At the top of the last flight of stairs, Smith added a boxy MDF railing cap, which also provides a display surface in the spare, open-plan living space that has no dividing walls and opens easily to the outside. “You understand the house better up here,” Smith says.

At the front end, the living room, with full-width Fleetwood aluminum sliding doors, extends out onto a deck with glass railings surrounded by planters and river rocks. Its Paola Lenti furnishings and lanterns are all deliberately low so they do not block sight lines from inside the living space, where B&B Italia’s flexible Tufty-Time seating is arranged facing city views. On one side, an old fireplace is reconfigured with a new metal surround, both inset into a white rectangular plane that is angled away from the wood-clad wall behind it. The fireplace appears to be floating, and backlighting reinforces the illusion.

The dining area in the center of the open-plan living space is simply defined by a rectangular mirror-finish stainless-steel panel installed in the ceiling, aligned with a row of existing skylights. “Blue/Green Vertical,” a diptych by Joey Piziali, is paired with a Mobile 8 pendant light by Michael Anastassiasides.

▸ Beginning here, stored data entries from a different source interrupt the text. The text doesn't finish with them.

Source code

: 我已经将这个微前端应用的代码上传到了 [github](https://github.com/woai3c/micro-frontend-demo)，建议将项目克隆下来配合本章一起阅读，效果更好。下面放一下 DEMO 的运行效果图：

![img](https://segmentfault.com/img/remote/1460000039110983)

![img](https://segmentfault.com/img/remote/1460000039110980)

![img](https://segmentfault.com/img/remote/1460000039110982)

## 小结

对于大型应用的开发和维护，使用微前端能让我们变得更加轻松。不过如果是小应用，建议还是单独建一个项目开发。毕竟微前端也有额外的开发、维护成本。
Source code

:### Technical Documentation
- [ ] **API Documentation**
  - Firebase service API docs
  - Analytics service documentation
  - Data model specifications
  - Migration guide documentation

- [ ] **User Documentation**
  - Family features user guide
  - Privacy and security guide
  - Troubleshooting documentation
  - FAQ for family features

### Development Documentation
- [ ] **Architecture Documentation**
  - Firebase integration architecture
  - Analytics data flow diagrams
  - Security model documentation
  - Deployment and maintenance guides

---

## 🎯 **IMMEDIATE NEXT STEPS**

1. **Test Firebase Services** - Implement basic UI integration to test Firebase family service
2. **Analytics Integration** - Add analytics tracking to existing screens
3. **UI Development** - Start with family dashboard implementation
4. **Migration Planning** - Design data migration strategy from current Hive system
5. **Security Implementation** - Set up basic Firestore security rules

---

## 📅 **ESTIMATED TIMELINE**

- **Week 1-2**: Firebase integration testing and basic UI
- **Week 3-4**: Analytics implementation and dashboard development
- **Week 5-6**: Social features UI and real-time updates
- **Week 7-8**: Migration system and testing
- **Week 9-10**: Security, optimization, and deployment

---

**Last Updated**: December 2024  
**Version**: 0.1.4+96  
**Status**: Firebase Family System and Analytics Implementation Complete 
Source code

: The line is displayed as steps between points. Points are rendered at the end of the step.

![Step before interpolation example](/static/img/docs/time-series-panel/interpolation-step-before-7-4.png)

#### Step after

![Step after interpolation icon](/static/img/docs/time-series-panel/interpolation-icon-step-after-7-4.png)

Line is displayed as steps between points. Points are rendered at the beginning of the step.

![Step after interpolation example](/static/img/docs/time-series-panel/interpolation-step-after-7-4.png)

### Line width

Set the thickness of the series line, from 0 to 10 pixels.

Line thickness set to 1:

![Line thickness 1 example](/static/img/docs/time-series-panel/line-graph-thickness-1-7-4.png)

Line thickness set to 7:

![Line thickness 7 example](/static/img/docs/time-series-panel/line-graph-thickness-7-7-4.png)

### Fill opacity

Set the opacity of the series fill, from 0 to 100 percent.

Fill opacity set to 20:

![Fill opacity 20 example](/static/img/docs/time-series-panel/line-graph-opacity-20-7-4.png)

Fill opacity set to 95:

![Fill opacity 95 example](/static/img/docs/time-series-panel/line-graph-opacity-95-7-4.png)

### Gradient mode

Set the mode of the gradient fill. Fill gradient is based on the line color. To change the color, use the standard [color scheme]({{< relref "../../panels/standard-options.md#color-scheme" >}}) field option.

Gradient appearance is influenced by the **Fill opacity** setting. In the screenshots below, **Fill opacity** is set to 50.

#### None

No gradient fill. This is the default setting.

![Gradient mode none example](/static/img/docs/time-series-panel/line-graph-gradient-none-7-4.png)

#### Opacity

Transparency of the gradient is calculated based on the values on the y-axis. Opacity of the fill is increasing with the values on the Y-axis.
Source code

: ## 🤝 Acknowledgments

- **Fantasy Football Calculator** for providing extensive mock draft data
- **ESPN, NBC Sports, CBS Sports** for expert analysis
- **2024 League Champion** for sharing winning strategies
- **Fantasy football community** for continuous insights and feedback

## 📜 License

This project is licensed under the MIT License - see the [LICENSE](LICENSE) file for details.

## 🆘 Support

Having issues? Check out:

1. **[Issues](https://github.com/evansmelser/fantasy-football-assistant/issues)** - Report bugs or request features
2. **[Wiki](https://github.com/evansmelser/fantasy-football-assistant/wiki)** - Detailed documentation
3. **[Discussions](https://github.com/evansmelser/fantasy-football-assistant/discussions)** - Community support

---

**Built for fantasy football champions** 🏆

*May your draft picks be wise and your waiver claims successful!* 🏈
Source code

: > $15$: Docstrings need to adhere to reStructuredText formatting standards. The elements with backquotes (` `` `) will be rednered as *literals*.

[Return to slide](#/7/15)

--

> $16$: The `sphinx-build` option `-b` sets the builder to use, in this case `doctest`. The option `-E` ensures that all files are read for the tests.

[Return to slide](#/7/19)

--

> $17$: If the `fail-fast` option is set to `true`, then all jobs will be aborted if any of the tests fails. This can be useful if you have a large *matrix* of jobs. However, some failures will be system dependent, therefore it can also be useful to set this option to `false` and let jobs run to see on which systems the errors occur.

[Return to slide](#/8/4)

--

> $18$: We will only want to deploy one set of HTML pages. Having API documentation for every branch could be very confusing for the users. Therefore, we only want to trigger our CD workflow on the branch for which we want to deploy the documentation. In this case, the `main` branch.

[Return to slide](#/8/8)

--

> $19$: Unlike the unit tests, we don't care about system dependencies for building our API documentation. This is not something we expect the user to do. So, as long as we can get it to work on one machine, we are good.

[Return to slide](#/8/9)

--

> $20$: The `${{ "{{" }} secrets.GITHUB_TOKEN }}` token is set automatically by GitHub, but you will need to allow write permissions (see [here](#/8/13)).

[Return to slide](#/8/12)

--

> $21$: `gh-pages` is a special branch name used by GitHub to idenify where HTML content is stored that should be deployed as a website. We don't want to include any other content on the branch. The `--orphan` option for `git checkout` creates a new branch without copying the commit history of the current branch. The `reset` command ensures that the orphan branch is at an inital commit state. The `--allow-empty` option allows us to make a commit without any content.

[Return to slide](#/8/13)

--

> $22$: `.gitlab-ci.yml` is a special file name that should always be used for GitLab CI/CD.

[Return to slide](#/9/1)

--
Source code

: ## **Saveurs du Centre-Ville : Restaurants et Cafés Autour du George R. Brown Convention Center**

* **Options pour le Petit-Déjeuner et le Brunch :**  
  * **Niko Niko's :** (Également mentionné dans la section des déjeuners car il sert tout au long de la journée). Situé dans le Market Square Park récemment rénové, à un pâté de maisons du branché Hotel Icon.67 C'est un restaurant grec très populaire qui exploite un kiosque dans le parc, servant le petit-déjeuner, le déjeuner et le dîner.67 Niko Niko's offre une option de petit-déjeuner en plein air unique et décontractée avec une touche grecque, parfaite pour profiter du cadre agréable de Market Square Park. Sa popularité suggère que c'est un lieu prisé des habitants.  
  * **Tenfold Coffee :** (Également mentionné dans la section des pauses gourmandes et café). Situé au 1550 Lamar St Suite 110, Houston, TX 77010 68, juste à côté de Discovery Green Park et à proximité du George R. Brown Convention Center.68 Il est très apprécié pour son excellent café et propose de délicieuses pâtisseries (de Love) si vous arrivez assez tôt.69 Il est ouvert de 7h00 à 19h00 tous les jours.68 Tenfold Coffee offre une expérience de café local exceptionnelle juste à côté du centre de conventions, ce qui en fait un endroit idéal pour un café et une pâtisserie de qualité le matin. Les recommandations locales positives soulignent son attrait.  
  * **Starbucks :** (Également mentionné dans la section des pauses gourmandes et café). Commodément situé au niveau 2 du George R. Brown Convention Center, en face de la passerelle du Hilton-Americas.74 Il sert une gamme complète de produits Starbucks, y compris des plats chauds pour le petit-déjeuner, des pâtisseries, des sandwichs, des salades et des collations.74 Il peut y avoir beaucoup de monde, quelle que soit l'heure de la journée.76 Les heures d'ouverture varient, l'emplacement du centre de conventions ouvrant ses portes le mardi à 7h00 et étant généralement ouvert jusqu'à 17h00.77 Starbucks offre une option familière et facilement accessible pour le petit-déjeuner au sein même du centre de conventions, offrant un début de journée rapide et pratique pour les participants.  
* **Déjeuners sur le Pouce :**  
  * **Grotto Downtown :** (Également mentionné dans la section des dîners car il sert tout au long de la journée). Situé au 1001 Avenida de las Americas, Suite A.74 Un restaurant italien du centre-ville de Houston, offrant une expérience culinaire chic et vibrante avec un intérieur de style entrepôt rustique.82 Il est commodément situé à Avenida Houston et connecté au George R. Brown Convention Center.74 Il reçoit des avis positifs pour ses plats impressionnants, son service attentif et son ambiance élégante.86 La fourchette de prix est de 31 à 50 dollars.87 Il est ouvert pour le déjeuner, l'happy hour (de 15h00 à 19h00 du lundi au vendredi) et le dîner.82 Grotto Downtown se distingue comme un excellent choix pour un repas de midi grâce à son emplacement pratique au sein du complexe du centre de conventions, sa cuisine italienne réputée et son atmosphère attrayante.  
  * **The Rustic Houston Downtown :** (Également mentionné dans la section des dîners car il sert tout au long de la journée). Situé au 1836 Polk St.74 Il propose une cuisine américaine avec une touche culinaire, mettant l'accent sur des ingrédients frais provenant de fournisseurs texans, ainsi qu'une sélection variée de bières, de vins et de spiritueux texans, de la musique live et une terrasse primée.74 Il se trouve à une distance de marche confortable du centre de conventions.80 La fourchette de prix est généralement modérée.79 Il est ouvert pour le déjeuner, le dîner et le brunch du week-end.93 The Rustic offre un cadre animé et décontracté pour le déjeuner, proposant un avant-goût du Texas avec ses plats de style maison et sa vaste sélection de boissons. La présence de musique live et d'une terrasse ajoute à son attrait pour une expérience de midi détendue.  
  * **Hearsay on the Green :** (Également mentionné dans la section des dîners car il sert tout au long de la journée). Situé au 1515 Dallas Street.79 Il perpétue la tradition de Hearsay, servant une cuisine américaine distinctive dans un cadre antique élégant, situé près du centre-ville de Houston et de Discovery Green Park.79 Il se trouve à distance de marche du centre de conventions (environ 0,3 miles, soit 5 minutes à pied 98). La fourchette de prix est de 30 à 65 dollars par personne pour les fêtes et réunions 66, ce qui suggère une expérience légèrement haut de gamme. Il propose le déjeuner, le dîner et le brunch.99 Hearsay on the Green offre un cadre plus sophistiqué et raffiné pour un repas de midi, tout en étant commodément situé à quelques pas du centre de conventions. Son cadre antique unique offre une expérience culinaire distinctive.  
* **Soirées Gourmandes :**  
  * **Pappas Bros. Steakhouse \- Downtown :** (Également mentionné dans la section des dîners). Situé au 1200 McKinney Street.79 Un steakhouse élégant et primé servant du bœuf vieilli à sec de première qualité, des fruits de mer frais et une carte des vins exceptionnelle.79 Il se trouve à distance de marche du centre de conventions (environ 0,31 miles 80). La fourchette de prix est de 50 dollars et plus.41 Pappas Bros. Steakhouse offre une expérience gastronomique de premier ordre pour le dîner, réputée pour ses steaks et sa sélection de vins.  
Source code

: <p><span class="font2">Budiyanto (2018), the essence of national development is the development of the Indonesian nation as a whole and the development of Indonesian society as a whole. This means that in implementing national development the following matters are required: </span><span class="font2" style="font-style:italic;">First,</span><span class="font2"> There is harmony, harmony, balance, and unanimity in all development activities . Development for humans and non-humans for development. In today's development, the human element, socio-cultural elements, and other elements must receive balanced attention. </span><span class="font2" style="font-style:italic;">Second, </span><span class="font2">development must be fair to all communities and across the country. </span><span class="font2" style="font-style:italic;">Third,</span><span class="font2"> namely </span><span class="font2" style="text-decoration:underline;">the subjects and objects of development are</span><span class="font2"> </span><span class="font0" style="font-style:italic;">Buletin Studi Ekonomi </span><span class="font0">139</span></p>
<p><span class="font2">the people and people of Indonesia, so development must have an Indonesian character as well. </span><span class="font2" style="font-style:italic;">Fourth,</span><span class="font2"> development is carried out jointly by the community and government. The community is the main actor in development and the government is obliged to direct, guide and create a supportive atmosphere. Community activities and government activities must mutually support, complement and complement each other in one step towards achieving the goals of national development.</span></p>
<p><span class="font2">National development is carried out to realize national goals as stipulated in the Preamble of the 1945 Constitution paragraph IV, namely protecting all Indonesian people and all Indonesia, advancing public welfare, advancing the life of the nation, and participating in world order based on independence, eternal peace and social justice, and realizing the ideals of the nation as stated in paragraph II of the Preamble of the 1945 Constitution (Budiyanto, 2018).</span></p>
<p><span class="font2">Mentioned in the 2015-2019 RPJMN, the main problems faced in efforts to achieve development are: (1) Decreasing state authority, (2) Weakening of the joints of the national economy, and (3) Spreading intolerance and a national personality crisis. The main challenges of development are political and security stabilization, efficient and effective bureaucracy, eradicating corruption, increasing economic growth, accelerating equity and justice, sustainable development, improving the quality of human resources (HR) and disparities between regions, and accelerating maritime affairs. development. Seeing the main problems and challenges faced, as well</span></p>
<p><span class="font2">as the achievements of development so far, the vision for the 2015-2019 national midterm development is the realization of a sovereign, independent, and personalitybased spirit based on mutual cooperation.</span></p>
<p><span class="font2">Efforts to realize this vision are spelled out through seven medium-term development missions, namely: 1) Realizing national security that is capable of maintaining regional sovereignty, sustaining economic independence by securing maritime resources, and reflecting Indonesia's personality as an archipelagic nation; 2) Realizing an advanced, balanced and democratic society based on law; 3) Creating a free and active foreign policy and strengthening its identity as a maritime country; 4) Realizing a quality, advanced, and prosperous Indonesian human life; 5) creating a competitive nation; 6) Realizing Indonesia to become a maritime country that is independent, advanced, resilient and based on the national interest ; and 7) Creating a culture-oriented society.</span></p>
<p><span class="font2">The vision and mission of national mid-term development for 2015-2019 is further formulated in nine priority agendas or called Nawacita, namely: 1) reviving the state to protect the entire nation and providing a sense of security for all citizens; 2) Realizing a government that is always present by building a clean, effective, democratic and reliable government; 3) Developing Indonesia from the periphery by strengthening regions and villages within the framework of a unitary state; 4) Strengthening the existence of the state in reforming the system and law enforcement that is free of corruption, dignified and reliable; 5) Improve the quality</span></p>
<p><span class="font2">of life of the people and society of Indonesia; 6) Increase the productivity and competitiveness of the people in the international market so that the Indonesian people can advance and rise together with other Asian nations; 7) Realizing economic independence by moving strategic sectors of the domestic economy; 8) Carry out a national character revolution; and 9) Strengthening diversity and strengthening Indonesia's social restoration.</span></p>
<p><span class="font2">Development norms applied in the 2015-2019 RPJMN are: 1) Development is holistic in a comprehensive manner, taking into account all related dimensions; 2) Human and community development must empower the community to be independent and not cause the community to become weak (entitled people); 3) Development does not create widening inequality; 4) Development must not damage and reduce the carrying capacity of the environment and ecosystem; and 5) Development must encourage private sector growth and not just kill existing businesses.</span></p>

Next to it, the taut modern, all-white kitchen has an island of Carrara marble and oxidized cherry bar stools by Sawkille Co. Artwork in this space includes a framed lithograph by Christoph Rossner from the San Francisco–based Romer Young Gallery on the kitchen counter.

Steps away, Fleetwood doors open to the footbridge leading to the cascading back garden, its many outdoor living areas and the mirrored cube at the far end.

The dramatic cube was intended as a viewing outpost at first but is now used as a retreat for inward reflection. Its entrance is cleverly concealed in back and the cylindrical interior has another voluptuous heated bench to sink into and watch passing clouds through an oculus overhead. Acoustical felt on the ceiling absorbs any ambient sounds, and in that silence any passing thought can be scribbled on the fiberglass walls that are covered with whiteboard paint.

“The owner wanted to create a playful space where ideas could be shared,” Smith says. “We gave him exactly that.”